If you were hoping for a boxelder fix, don’t despair. I’ve included photos from TreeLib. Don’t know TreeLib? It’s great. Blake and Nathan Wilson (father and son) provide descriptions and high-quality photos of 380+ tree species, free for non-commercial use. Blake is a dendrologist and photographer, Nathan a web designer. They’ve put together an elegant easy-to-use site.
“Trees are our silent partners, sensing us as we move about, providing shelter, offering us beauty, and nurturing and protecting the earth.” (TreeLib home page)
The Wilsons are Canadian, so Manitoba maple is the first common name listed for the tree we in the US call boxelder. But no problem—searching is based on scientific name, in this case, Acer negundosame genus as maples (because it is a maple! … more below). It’s also possible to browse TreeLib by common name.
Manitoba maple in British Columbia. Hard to imagine my scruffy boxelder looking like this!
Boxelder leaves are compound, with 3-7 leaflets. You can arrange them to show that boxelder is indeed a maple (one of Mike’s ranger tricks).
Convinced? (works better in real life)
Pendulous clusters of tiny male flowers.
Samaras—paired winged fruit, also known as keys.
Buds just like the ones I check each month, hoping for action.
TreeLib says boxelder “is one of the most widespread and adaptable of all North American trees” (emphasis added). I can believe it!

For more tree-following news, check out the April gathering kindly hosted by The Squirrelbasket. All are welcome join us! … more information here.


  1. At least you get some spring flowers although the tree isn't doing much.

    I really miss spring flowers. I loved them when I lived in the southern part of Sweden but sadly we don't have spring flowers in the north.

    1. No spring flowers! -- that is sad. When I read your posts and comments about northern Sweden I realize we have little to complain about here

  2. Any signs of spring are welcome at this point! We are the objects of a ping-pong game between winter and spring here in the Midwest. Mother Nature is laughing as we get batted from 60F, warm, sunny, windless days to hail, snow, 60 mph winds, and 30sF...and back again for weeks in a row. Spring is always changeable, but this year the "colds" are colder than normal. Your poor little Boxelder! We have some in the woods here, and I have to do a double-take with the seedlings sometimes because they very much resemble poison ivy...which is also common in the woods. Enjoy the increasing advancement of springtime!

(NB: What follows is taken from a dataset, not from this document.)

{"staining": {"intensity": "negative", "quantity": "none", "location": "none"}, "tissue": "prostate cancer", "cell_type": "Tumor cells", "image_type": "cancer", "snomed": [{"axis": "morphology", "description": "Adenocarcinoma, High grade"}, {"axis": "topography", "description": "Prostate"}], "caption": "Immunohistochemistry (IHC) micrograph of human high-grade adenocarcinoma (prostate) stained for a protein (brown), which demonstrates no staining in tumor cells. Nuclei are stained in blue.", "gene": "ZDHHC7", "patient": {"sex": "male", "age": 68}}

    1. That's is crazy weather, Beth! as we've discussed (FB). Interesting ... I can definitely see the resemblance to poison ivy

  3. Your tree is just waiting for warmer weather to leap into action!

  4. Another fascinating post!
    We have an Acer negundo in the park near me and until recently I always had trouble identifying it. I must remember that trick arranging the leaves to remind me it's a maple.
    I love the huge truck.
    And so many of your pretty little plants look like alpines, being so low-growing and seeming to thrive in dry and windy habitats. I can see why they called these daisies, just like those back home in Europe.
    All the best :)

    1. Pat, you make a good point about the "alpine" appearance of these plants. In fact, in some parts of the high desert here, vegetation looks a lot like alpine veg -- we even have a name for it "cushion plant communities".

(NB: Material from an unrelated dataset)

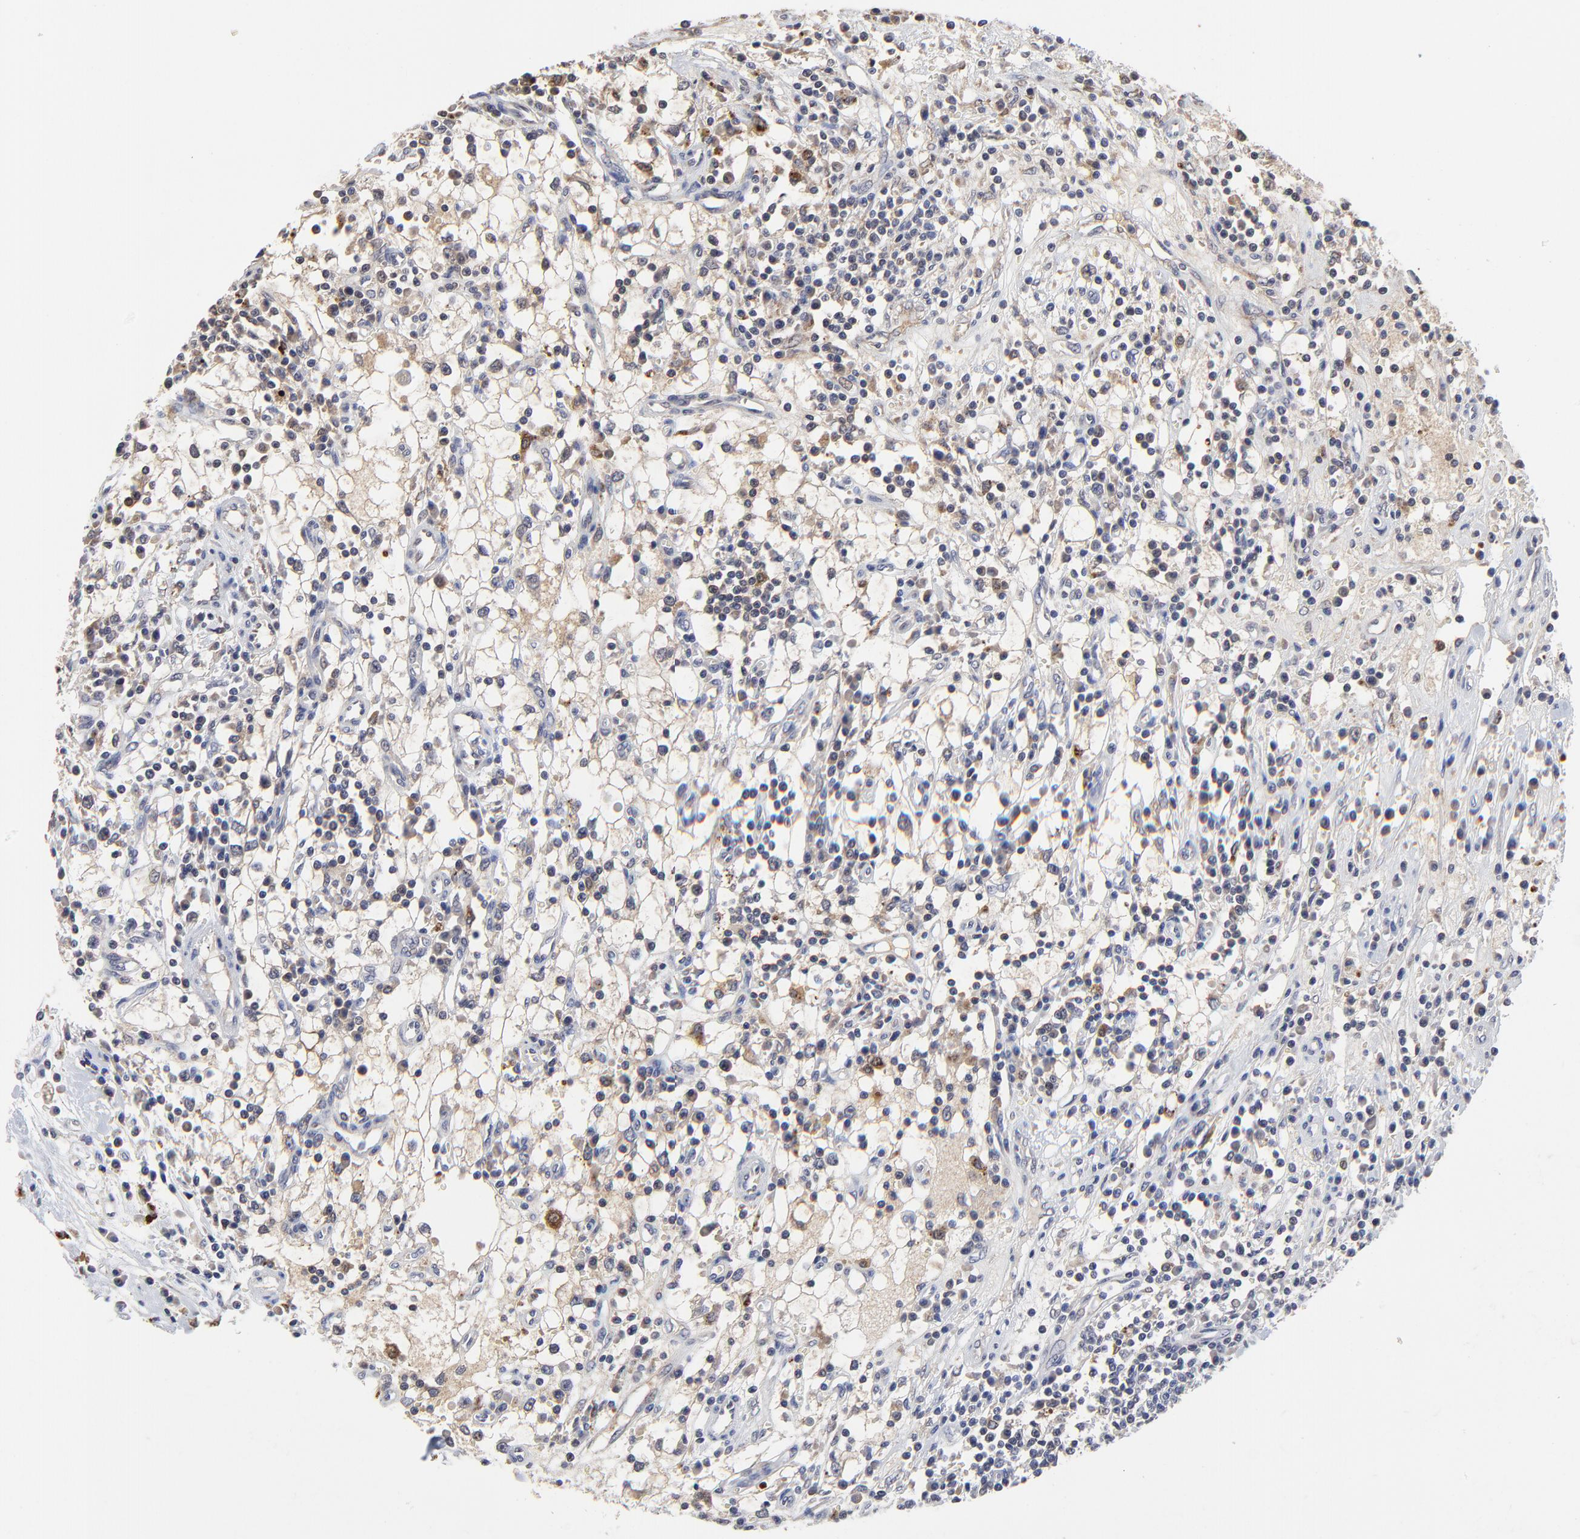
{"staining": {"intensity": "weak", "quantity": "<25%", "location": "cytoplasmic/membranous"}, "tissue": "renal cancer", "cell_type": "Tumor cells", "image_type": "cancer", "snomed": [{"axis": "morphology", "description": "Adenocarcinoma, NOS"}, {"axis": "topography", "description": "Kidney"}], "caption": "An image of human adenocarcinoma (renal) is negative for staining in tumor cells. Nuclei are stained in blue.", "gene": "LGALS3", "patient": {"sex": "male", "age": 82}}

  5. The spring parsley is fascinating. I was disappointed to find that having clicked on the photo I couldn't enlarge it further to see the flowers better.
    There's no way I would have imagined your box elder could grow into such a large and leafy tree. A shame really cos this will seal its doom.

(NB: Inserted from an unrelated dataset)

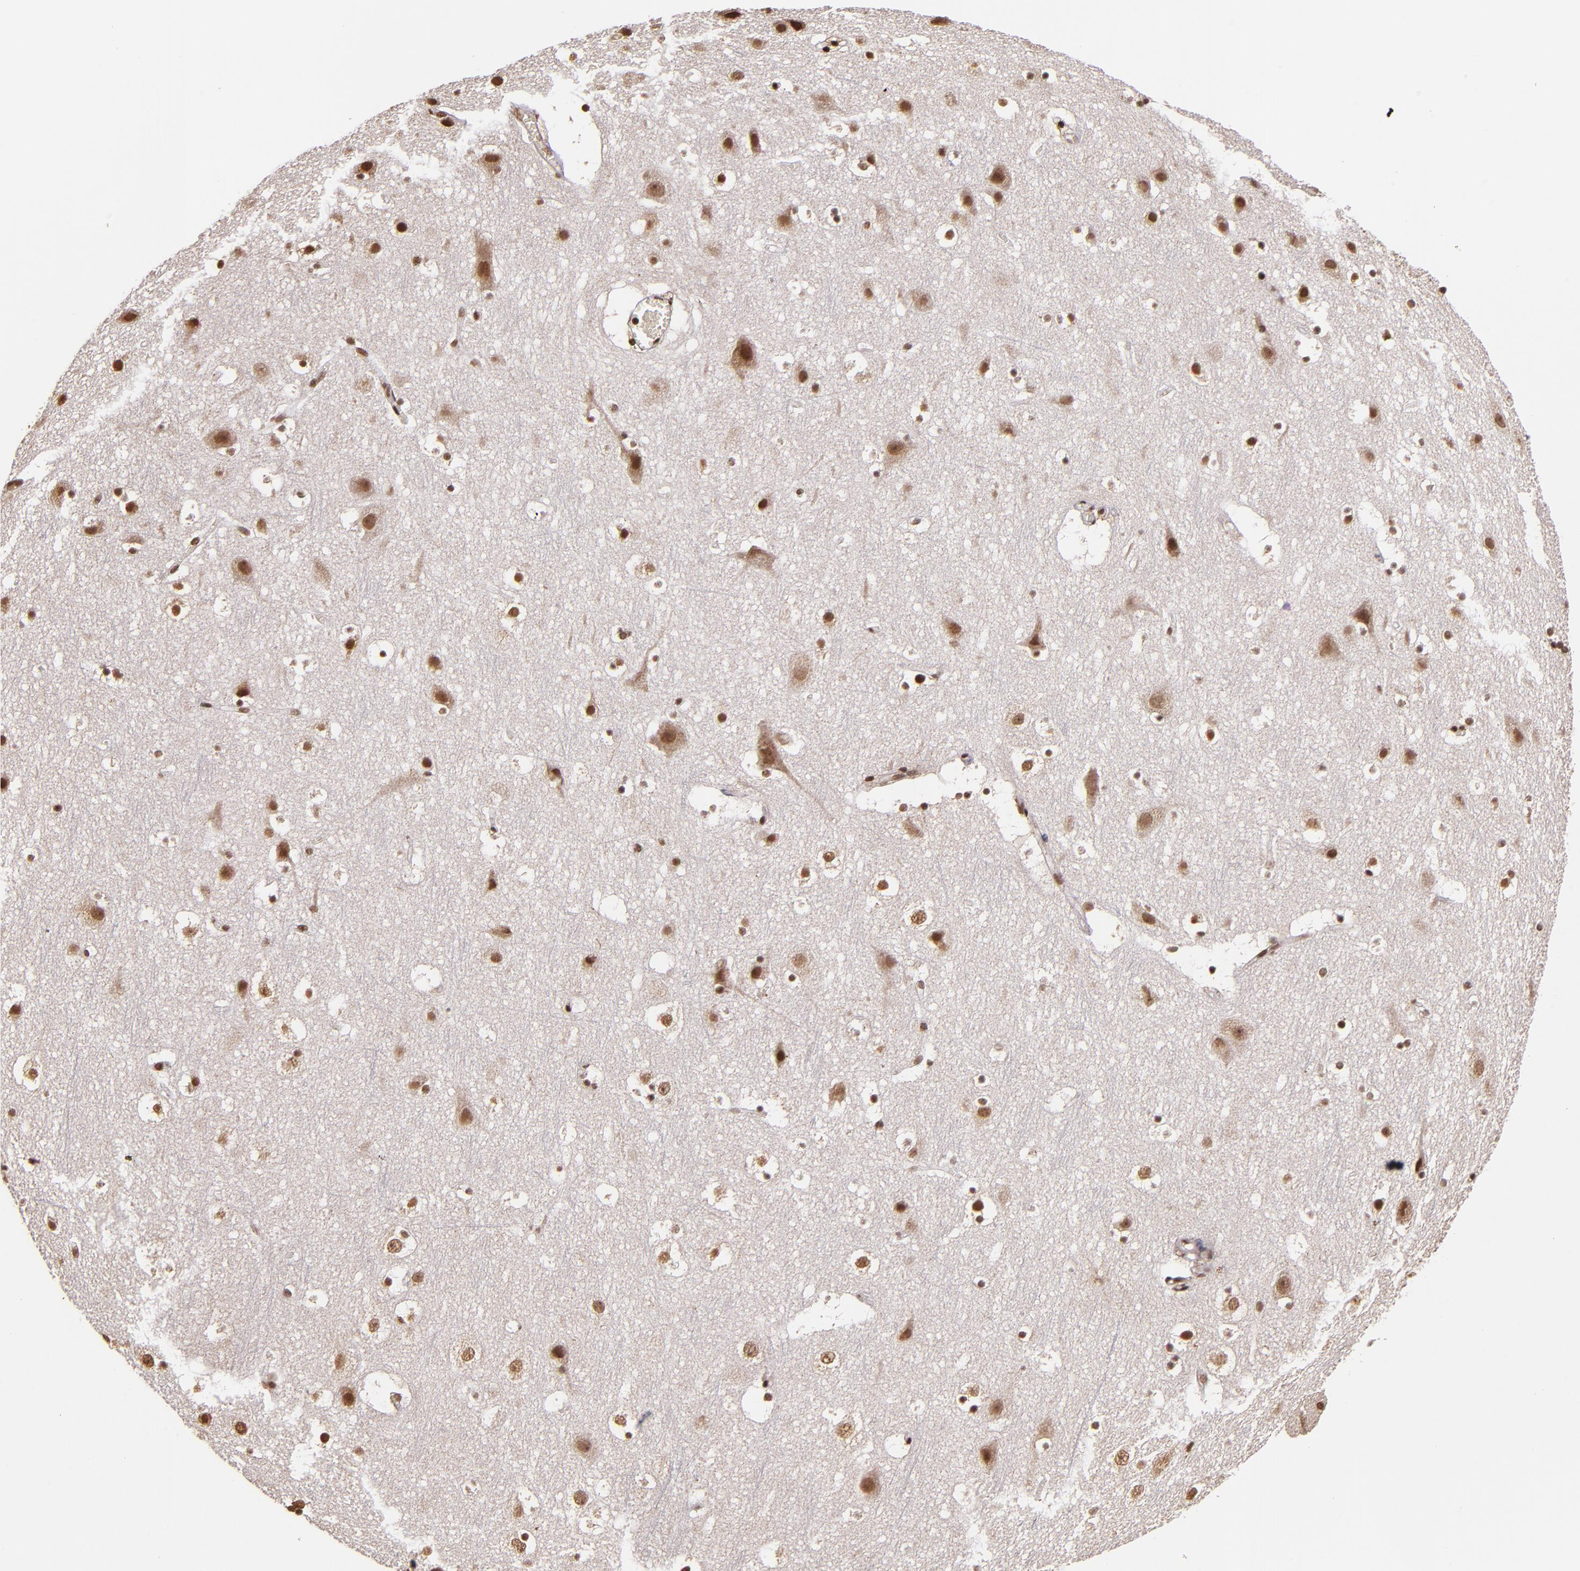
{"staining": {"intensity": "moderate", "quantity": ">75%", "location": "nuclear"}, "tissue": "cerebral cortex", "cell_type": "Endothelial cells", "image_type": "normal", "snomed": [{"axis": "morphology", "description": "Normal tissue, NOS"}, {"axis": "topography", "description": "Cerebral cortex"}], "caption": "Endothelial cells demonstrate moderate nuclear expression in about >75% of cells in benign cerebral cortex.", "gene": "CUL3", "patient": {"sex": "male", "age": 45}}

    1. Lucy, sorry to hear about the click malfunction. Works on my browser (Chrome on laptop) but I do know that doesn't necessarily mean anything!!

  6. Nice post about your tree. I'm in late spring mode and forget that's not yet a thing for northern climes. I'll be interested in seeing your boxelder--out of its stick period--once your temps warm. As well, thanks for the link to Treelib--great website!

    1. ha ha, Tina, yes--very much a stick! I've seen it in leaf and it's very different. However, given our drought, it may not be so lush this year.